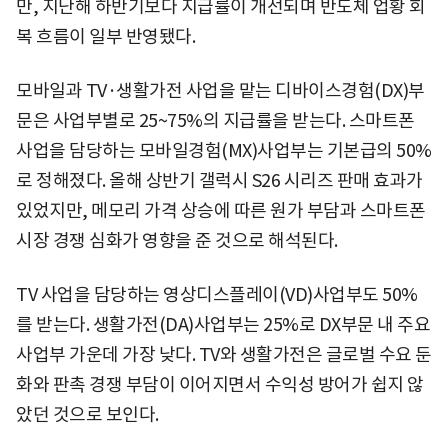
만, 지난해 하반기보다 지급률이 개선되며 반도체 업황 회
복 흐름이 일부 반영됐다.
모바일과 TV·생활가전 사업을 맡는 디바이스경험(DX)부
문은 사업부별로 25~75%의 지급률을 받는다. 스마트폰
사업을 담당하는 모바일경험(MX)사업부는 기본급의 50%
로 정해졌다. 올해 상반기 갤럭시 S26 시리즈 판매 효과가
있었지만, 메모리 가격 상승에 따른 원가 부담과 스마트폰
시장 경쟁 심화가 영향을 준 것으로 해석된다.
TV 사업을 담당하는 영상디스플레이(VD)사업부도 50%
를 받는다. 생활가전(DA)사업부는 25%로 DX부문 내 주요
사업부 가운데 가장 낮다. TV와 생활가전은 글로벌 수요 둔
화와 판촉 경쟁 부담이 이어지면서 수익성 방어가 쉽지 않
았던 것으로 보인다.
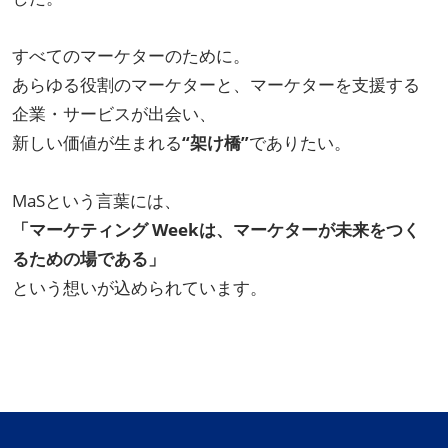
すべてのマーケターのために。
あらゆる役割のマーケターと、マーケターを支援する
企業・サービスが出会い、
新しい価値が生まれる
“架け橋”
でありたい。
MaSという言葉には、
「マーケティング Weekは、マーケターが未来をつく
るための場である」
という想いが込められています。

+++

#### [WHAT THE EXERCISE ASKS]
Work out how many lines in the entries contain "담당하는" and give that number alone.

#### [COMPLETED EXERCISE]
2